Like most of our SaaS clients, SIM was already doing well long before they met us, but that was kind of the problem. They were hosting their applications on Amazon LightSail servers and managed databases – which in our humble opinion is a great way to start. But word soon spread about the awesome quizzes and games SIM produced. SIM’s lead developer, Ian, started to harbour concerns about the scalability of their platform. That’s when he got in touch with us.
Like most good engagements, we started with a really informal chin wag about what Ian thought their problems were, and what a good outcome for SIM would look like. And like most developers, he didn’t want to be wrapped up in layers of AWS abstraction which he wouldn’t have enough domain knowledge to be able to support their app anymore. Whatever we built needed to be robust and scalable, but it also needed to be familiar and developer-friendly.
So, we had our brief: scalable, but nothing wild! EC2 instances and RDS (Relational Database Service) it is.
We set about migrating their LightSail instances over to EC2 (Elastic Compute Cloud), and stood a pair of them up behind an Elastic Load Balancer. We didn’t need to do too much customisation to the server image, but one difference was going to be issuing certificates via Amazon Certificate Manager, and pinning them to HTTPS listeners on the load balancer. Certbot running on the EC2 instance wouldn’t be able to issue new certificates anymore, since the servers would be protected from direct Internet access in private subnets. This was a nice little security benefit which comes as a side-effect of the scalability work.
Next, we had to make the scaling happen automatically. For that, we need an Autoscaling Group, and a Launch Template. A launch template is exactly what it sounds like – it’s a template that tells AWS what size server you need, where it should be on the network, and what commands to issue to it in order to bring it up and online. For our launch template, we needed to make sure that if the autoscaling group called for a server to be added to the group, because lots of new users suddenly accessed the platform, those new servers would be running the latest and greatest code. So that means you can’t just take a snapshot of the server, and use that.
We built a script which securely connected to SIM’s source code repositories, downloaded the code which runs their apps, and ran all the build scripts to get things going. Part of this involves an environment file, which tells the app things like where the database is, and how to connect. That’s one example of what we call a “secret”. It’s something you’d be upset about an attacker getting their hands on. AWS Secrets Manager to the rescue!
Okay, so now we had the app up and running, a little more secure than it was, and much more scalable. But we had 2 problems left; one to do with user uploads, and one to do with timed jobs which lots of applications have set up in the background.
Kwizly allows its users to upload images to their profiles, and as part of the quizzes they create with the app. But when your app is running with an Autoscaling Group, it must be stateless. When we say stateless, we mean that it shouldn’t matter which server answers the call from a user. So let’s say you log into Kwizly right at the time when other users have finished using it. The way we built the platform means that EC2 instances will automatically be retired when demand slows down, which saves SIM money. But what if your app experience was being managed by the server which we’re about to retire? Well in this case, the Load Balancer moves you over to one of the other servers which is staying around. That means that all servers need to have access to all user uploads, all the time – just in case they’re asked to take over.

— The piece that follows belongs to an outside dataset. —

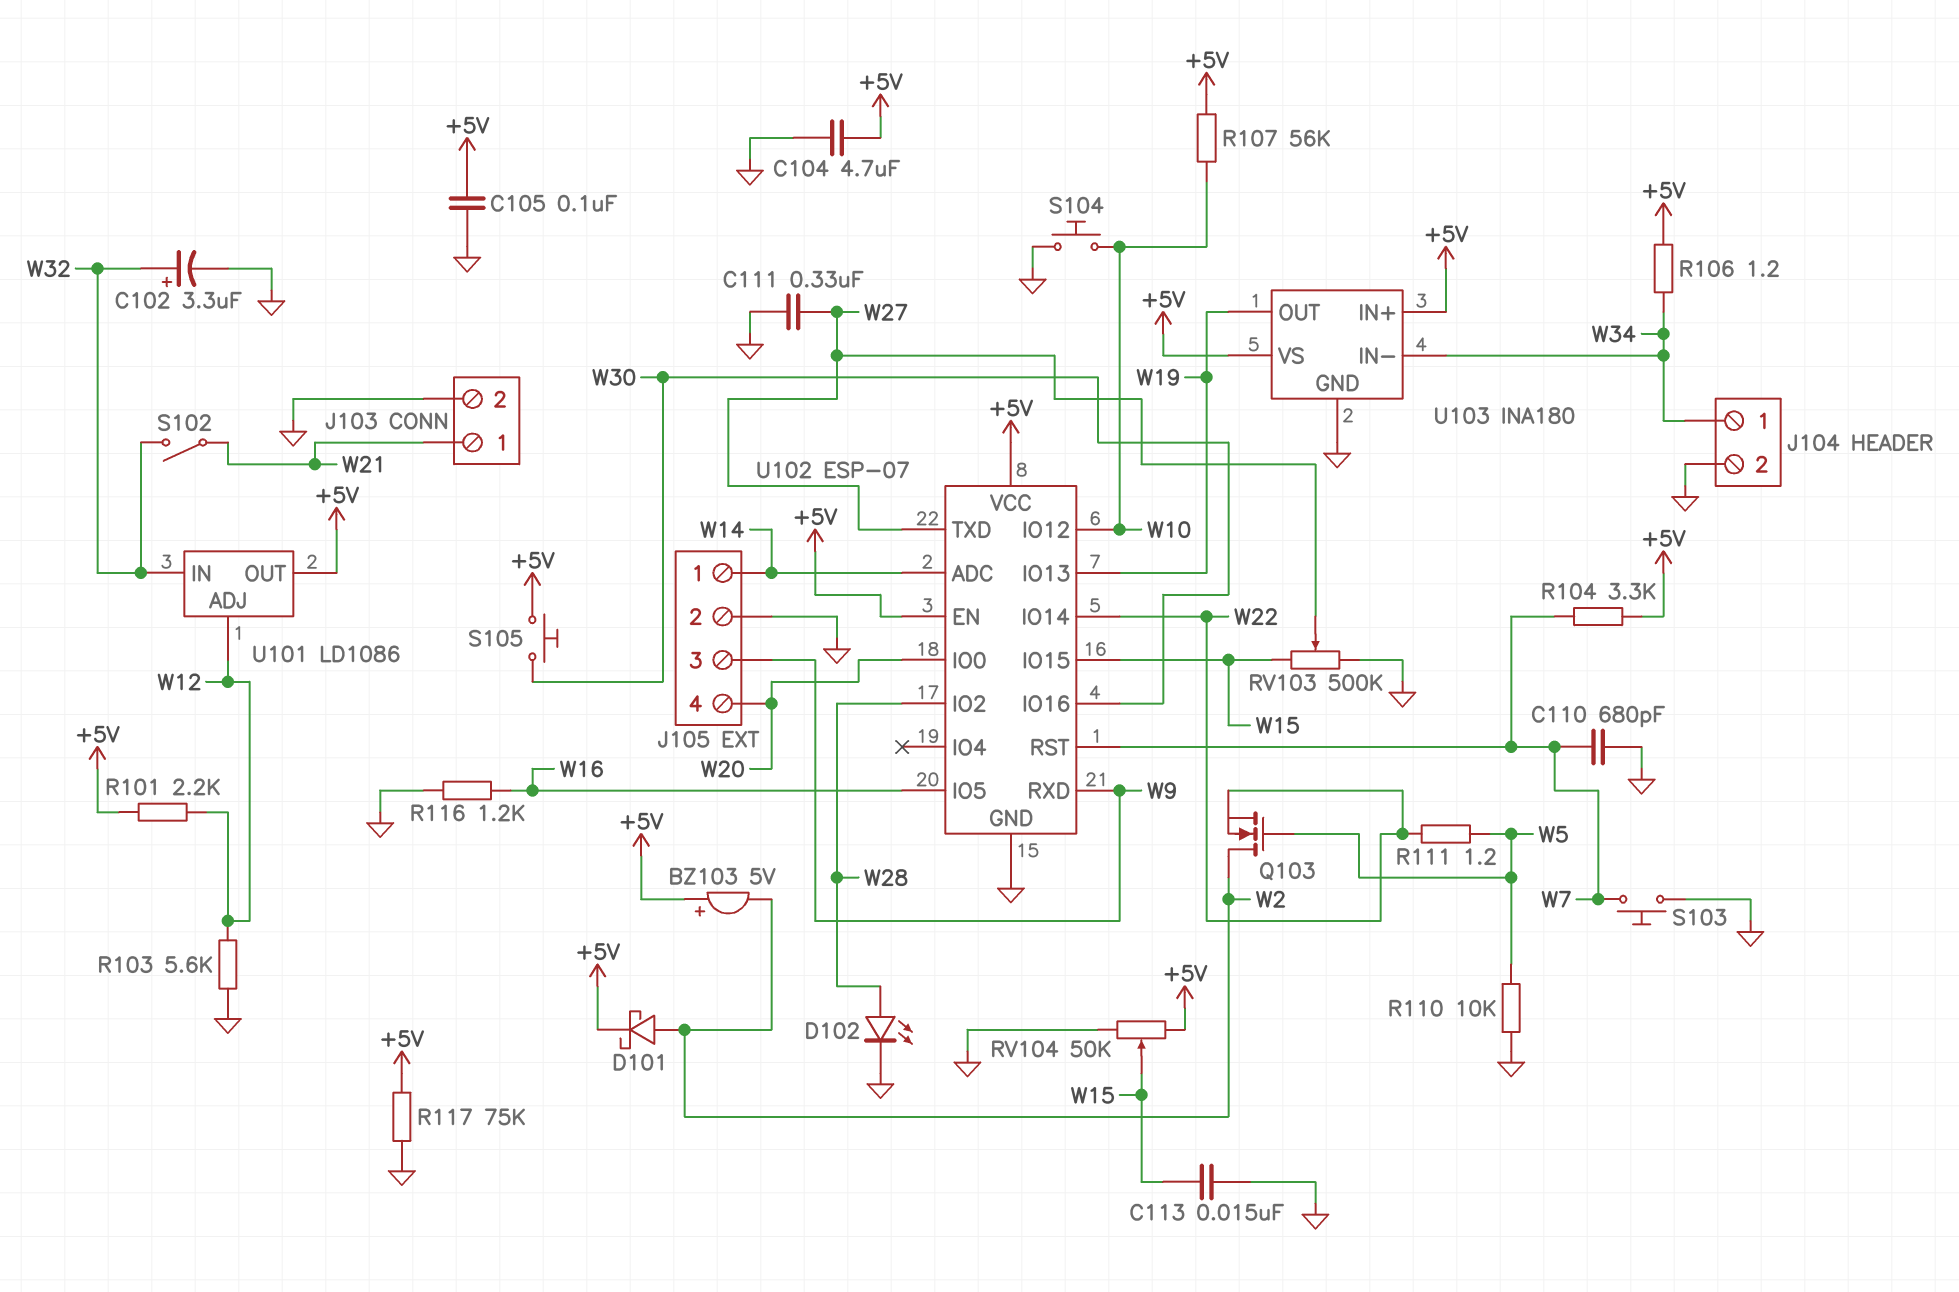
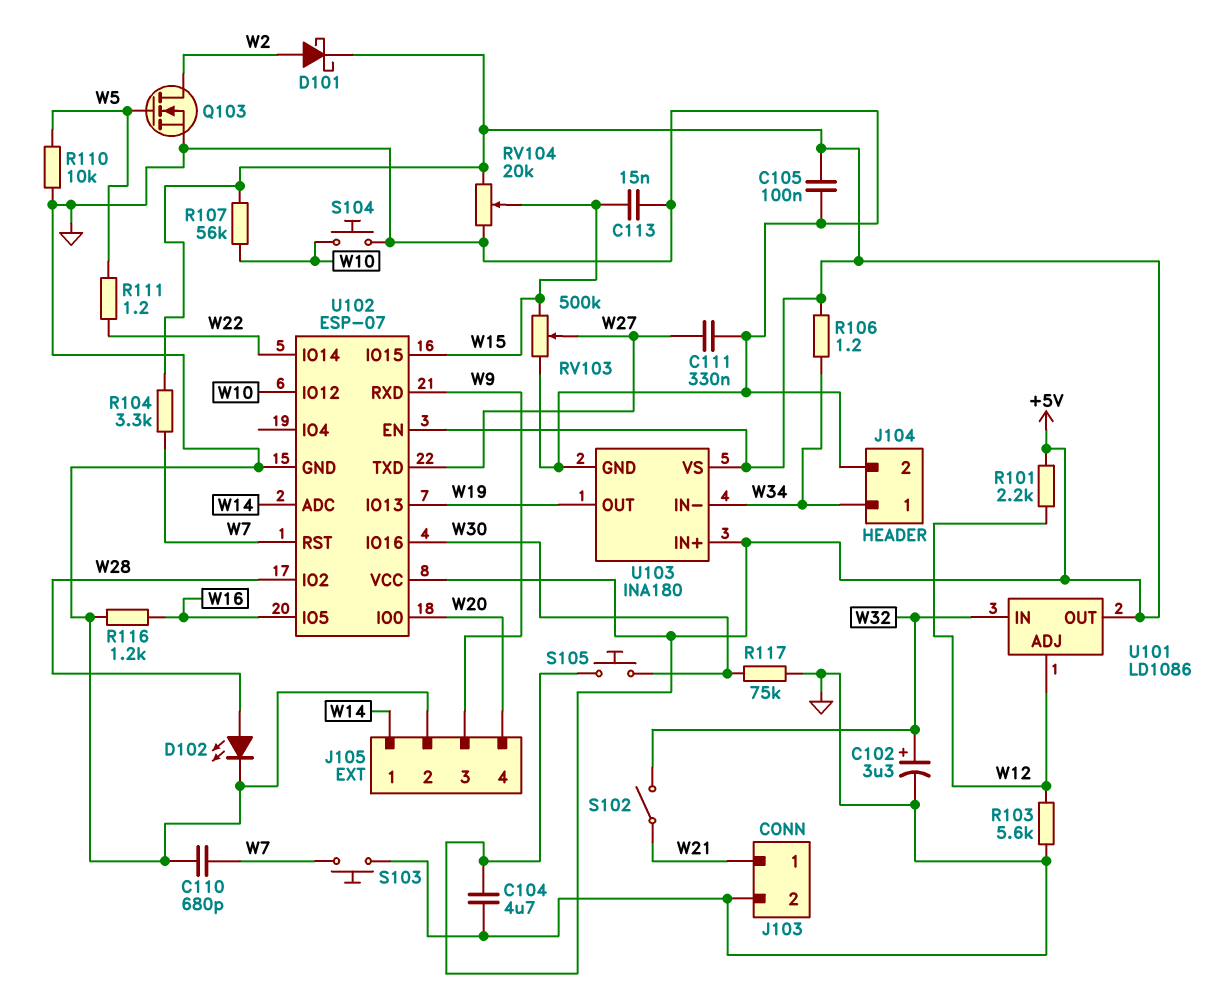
BZ103: buzzer 5V (plus +5V, minus W2) -> none
Q103: NMOS (G W5, D W2, S W22) -> NMOS (G W5, D W2, S GND)
R117: 75k (+5V, GND) -> 75k (GND, W30)
RV104: 50k (+5V, GND, wiper W15) -> 20k (+5V, GND, wiper W15)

Would you believe, AWS have a solution for this too. It’s called Elastic File Service, or EFS. EFS just presents a pool of storage, and we connect it up to the EC2 instances. Tell the code running on the application server to store uploads in EFS instead of on the server, and bingo bango bongo, you’ve got yourself a stateless application server… well, nearly.
Remember I said servers sometimes have tasks which run periodically? They can be things like clearing temporary data (if you’ve ever heard of a cache, that’s all it is), it could be doing some hard work ahead of time so that when a user presses a button in the app, they see instant results, or anything else really. But sometimes it’s very important to know that a job is being run exactly once. So if you have 8 servers running at a really busy time, you wouldn’t want all 8 to decide: ooh, it’s 8 o clock, better go and have a tidy around! The way this works in the real world is that you would put a padlock around the big power button of a dangerous machine you’re about to work on, and only you have the key. If someone else comes along and wants to use the machine, they physically can’t press the button, until you come back and unlock it. That’s what we do for servers too!
Elasticache is AWS’s managed Redis service, and it’s perfect for this kind of locking – as well as other things the app does in the background. Again Elasticache is connected to the servers via the Launch Template (so all future EC2 instances get connected too), you tell the code running on the servers about it, and off you go!
After some testing by Ian, we were ready to book the go-live! Testament to the thorough testing Ian and his team conducted, the go live was a success, and now Kwizly is ready for everyone who wants a go!
Like all software projects, things change, and we can always make improvements. We have already successfully engaged with Ian and the SIM team on other projects, but that’s a story for another time.